Top of Data extracts

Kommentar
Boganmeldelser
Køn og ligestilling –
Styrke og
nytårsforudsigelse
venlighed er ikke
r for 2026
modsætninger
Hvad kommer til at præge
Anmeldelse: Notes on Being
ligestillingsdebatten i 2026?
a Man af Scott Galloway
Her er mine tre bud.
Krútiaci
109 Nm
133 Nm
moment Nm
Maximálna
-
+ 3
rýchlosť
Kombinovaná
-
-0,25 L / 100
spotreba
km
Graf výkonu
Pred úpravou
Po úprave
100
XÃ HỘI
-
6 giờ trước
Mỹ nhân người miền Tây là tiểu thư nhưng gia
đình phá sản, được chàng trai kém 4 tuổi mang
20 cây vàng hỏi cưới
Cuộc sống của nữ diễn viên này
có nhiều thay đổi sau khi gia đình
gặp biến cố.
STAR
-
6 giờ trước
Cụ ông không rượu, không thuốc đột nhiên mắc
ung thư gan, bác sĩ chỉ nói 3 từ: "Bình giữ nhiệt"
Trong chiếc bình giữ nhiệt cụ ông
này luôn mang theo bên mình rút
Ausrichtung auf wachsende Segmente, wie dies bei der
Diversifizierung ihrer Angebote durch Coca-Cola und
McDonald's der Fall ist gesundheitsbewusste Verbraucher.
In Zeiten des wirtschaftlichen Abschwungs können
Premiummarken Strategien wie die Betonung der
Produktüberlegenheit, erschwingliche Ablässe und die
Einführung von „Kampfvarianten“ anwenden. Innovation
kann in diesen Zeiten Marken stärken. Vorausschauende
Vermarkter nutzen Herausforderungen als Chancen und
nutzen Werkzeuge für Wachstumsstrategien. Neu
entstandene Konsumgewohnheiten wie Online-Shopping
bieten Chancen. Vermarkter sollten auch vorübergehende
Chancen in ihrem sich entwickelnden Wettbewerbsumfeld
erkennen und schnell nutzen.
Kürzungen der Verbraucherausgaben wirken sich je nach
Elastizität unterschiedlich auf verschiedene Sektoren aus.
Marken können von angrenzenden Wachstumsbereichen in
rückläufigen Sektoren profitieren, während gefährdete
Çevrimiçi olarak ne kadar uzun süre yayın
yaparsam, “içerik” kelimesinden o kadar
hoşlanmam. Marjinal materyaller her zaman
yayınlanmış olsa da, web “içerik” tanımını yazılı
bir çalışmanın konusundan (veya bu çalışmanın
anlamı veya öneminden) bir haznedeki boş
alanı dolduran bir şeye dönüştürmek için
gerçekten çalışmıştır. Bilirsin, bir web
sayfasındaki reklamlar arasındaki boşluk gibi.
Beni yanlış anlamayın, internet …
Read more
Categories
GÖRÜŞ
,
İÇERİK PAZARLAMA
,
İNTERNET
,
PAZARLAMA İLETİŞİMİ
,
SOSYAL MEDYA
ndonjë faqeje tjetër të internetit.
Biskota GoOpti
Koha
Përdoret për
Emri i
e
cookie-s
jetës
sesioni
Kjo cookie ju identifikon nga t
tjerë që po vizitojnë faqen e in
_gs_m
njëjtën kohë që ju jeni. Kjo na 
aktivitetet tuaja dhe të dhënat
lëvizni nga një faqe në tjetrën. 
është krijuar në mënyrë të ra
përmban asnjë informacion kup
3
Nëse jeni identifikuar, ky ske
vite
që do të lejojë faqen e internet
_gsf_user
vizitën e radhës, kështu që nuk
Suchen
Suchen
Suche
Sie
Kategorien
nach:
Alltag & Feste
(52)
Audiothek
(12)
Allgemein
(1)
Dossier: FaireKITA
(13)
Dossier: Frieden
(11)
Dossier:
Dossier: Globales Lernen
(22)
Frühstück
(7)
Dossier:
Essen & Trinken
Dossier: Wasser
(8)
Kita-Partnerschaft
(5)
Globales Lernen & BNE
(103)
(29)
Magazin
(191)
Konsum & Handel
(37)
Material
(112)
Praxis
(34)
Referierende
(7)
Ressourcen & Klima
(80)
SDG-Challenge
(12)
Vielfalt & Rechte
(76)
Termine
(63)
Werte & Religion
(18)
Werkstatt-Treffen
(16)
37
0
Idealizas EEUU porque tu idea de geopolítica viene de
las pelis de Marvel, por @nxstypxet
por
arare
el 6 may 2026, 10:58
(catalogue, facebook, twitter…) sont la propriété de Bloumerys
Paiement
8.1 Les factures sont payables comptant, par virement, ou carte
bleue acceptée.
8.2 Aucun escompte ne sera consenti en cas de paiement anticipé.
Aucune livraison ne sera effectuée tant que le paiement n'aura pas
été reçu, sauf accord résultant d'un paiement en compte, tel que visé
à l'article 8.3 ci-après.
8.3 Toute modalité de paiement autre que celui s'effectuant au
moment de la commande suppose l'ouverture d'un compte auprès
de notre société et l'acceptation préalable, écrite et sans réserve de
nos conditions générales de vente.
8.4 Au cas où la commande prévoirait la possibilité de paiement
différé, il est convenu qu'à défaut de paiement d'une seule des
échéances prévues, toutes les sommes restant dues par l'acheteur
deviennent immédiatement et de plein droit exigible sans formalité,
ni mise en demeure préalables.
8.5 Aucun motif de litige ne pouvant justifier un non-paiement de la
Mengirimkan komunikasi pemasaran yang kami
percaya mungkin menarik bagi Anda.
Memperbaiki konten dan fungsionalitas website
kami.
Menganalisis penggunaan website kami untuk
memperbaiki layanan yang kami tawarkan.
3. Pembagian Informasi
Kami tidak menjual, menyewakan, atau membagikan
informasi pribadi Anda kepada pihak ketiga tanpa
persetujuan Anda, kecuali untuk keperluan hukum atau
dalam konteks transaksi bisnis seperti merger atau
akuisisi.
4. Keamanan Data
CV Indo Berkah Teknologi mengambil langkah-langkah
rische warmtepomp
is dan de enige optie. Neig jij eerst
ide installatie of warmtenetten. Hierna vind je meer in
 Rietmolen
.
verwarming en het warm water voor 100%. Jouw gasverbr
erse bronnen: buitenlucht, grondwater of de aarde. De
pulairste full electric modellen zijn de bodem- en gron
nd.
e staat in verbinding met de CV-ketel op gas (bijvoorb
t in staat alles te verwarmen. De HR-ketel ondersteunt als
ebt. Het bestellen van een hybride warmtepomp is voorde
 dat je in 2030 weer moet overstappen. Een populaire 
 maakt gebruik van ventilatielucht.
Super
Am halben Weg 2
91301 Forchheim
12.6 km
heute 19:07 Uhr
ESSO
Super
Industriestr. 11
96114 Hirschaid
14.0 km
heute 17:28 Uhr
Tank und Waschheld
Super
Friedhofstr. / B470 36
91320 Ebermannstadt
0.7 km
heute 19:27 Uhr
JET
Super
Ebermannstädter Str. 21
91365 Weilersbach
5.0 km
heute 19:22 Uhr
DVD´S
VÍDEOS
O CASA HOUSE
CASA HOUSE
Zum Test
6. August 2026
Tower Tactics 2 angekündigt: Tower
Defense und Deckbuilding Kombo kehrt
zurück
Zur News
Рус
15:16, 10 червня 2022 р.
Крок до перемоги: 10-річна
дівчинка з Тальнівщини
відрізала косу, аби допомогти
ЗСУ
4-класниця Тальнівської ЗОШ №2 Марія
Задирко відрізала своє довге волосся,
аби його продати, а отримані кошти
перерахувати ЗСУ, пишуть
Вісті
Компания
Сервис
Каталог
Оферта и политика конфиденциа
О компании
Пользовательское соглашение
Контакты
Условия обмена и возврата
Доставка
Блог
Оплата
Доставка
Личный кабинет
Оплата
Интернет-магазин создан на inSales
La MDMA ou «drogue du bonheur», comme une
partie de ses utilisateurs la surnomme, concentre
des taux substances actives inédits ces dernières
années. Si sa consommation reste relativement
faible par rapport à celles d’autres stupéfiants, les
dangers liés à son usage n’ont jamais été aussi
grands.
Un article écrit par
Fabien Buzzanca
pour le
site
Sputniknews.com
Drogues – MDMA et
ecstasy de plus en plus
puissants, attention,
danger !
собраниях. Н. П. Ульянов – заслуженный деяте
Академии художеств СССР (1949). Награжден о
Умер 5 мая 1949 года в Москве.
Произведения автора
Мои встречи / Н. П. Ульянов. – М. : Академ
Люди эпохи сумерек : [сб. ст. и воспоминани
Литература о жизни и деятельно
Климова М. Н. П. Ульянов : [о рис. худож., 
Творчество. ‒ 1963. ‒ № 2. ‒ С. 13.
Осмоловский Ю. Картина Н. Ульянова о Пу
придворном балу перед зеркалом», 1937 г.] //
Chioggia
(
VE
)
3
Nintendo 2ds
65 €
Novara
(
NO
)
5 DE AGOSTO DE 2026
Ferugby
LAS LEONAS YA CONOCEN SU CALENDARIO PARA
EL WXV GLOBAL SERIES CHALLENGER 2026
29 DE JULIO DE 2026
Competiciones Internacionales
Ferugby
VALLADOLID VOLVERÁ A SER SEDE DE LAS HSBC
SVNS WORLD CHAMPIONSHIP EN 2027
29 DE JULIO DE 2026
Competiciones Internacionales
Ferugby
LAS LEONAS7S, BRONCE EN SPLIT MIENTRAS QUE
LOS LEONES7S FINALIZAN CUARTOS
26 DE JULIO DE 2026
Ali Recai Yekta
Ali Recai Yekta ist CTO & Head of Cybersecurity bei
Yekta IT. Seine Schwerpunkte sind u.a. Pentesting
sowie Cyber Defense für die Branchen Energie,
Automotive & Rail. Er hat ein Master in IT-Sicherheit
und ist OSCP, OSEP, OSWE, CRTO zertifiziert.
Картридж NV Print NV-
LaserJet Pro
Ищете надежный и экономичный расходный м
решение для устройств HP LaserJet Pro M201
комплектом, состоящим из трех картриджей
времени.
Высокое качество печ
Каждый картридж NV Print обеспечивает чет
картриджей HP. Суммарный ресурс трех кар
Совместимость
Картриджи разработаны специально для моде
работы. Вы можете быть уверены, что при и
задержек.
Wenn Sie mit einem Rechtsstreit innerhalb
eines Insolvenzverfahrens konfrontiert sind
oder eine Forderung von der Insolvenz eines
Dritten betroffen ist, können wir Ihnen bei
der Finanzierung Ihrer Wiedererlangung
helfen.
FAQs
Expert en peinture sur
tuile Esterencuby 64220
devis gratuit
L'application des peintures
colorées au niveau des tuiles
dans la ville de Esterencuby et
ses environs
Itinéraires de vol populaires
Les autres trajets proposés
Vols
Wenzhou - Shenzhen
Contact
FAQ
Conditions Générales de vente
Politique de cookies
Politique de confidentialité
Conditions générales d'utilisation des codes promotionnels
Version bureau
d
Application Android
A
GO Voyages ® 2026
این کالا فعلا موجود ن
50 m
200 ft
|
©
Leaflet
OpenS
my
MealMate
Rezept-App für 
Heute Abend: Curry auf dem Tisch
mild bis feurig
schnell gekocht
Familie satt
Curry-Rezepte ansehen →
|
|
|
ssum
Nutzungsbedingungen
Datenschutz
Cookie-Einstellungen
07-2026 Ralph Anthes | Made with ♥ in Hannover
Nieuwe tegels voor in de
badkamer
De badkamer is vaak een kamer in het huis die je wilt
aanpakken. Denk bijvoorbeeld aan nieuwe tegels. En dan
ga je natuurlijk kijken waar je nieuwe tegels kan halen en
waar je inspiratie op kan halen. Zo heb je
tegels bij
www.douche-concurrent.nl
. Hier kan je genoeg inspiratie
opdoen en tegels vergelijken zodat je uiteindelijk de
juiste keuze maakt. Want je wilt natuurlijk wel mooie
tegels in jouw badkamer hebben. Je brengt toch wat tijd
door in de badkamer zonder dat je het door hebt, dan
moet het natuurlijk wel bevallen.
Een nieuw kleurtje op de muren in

Bottom of Data extracts

▶ **Goal of the exercise**:
Which lines in the records contain the word "Vermarkter"? Copy each one.

▶ **Task answer**:
Vermarkter nutzen Herausforderungen als Chancen und
bieten Chancen. Vermarkter sollten auch vorübergehende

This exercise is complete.